Nous avons vu La Belle et la Bête, l’adaptation live du dessin animé Disney qui sortira en salle le 22 mars.

"Histoire éternelle, qu’on ne croit jamais, de deux inconnus qu’un geste imprévu rapproche en secret…" Oubliez Libérée, délivrée, un autre air entêtant va résonner dans la maison, chanté à tue-tête par les petits tout comme le faisaient leurs parents en 1991, lors de la sortie de La Belle et la Bête.

Le studio aux grandes oreilles revisite en effet ses classiques du dessin animé, avec de vrais acteurs et beaucoup d’effets spéciaux. Après Maléfique, Les 101 Dalmatiens, Alice au pays des merveilles ou Le Livre de la jungle, et en attendant Mulan, Dumbo, La Petite Sirène ou Pinocchio, voici La Belle et la Bête. Que nous avons vu hier, en prévision d’une sortie le 22 mars.

NOTRE AVIS : 2 étoiles sur 5

Dans un premier temps, l’enchantement se mélange à une pointe d’incrédulité. Les chansons, identiques, recréent la magie du cartoon, tandis que les objets parlants ne possèdent pas tout à fait le même charme que Lumière, Mme Samovar et Big Ben animés. Puis, le regard se porte sur le château, d’une beauté inouïe. Ou sur Emma Watson, dont la fraîcheur fait merveille. Ou encore sur la Bête, aussi réussie que celle de 26 ans sa cadette.

Comme la mise en scène respecte le modèle original, on se retrouve très vite sur des rails, émerveillé par un des plus beaux contes utilisés par Disney. Puis, Bill Condon apporte des éléments de surprise. Au cours des 38 minutes d’images supplémentaires (le film dure 2 h 9), le passé des protagonistes est passé en revue. Maurice, le père de Belle, n’a pas élevé seul sa fille par choix. La vie n’a pas été tendre avec lui et sa femme adorée. La Bête n’est pas non plus qu’une immense boule de poils et de mauvaise humeur. Si le prince a perdu son empathie et sa douceur de vivre, il y a une bonne raison à cela et elle ne plaira pas nécessairement aux parents trop sévères.

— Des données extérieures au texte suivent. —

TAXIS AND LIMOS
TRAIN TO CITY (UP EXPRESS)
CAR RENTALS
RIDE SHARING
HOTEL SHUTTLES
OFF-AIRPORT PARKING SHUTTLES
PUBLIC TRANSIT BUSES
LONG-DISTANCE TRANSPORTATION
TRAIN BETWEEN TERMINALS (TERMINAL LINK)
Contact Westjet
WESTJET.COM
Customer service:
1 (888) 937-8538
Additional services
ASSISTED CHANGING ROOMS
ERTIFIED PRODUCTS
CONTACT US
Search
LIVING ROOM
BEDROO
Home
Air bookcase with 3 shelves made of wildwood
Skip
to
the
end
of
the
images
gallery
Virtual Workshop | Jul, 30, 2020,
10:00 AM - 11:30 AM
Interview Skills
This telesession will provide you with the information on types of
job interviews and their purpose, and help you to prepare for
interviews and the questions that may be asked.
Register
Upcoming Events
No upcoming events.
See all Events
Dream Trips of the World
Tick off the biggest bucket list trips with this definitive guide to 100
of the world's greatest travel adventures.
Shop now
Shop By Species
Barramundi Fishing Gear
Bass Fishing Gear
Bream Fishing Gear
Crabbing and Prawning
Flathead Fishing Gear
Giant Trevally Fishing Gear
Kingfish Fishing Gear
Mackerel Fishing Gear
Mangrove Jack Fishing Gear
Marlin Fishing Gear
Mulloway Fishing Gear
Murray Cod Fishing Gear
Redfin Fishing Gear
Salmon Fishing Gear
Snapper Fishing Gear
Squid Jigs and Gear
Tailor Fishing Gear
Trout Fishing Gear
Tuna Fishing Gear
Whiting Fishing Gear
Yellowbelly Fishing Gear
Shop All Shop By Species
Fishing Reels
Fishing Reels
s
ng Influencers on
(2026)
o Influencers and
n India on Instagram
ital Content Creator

Gaston, magnifiquement campé par Luke Evans, n’est pas qu’un gros abruti vaniteux et narcissique comme dans le dessin animé. Il peut se montrer bien plus cruel que sur celluloïd. Enfin, Lefou, son fidèle compagnon, éprouve manifestement plus que de l’admiration pour le musclor, qu’il appelle "Chouchou". Tout comme un combattant heureux de se retrouver habillé en robe, il apporte un décalage gay sans jamais tomber dans la caricature. À l’image d’une adaptation attachante, qui fait préférer la Bête au prince ou les objets à leur version humaine. Comme dans le dessin animé. Craquant.

Les bêtes polémiques

La Belle et la Bêtene sera pas présenté dans certains cinémas américains. Et peut-être non plus en Russie. La raison ? Deux personnages de l’adaptation du dessin animé sont gays. Et ça, pour certains propriétaires de salles, c’est incompatible avec leur foi. Le réalisateur Bill Condon a réagi en estimant que les polémiques étaient "exagérées" et que le film s’adressait à tout le monde.

Comme si cela ne suffisait pas, Emma Watson, qui incarne pourtant selon ses dires une "héroïne moderne et progressiste", s’est fait durement attaquer aux USA pour avoir posé seins nus. Ce serait incompatible avec le féminisme. "Le féminisme, c’est la liberté et l’égalité, je ne vois pas ce que me seins ont à voir avec ça", a-t-elle répliqué, manifestement offusquée.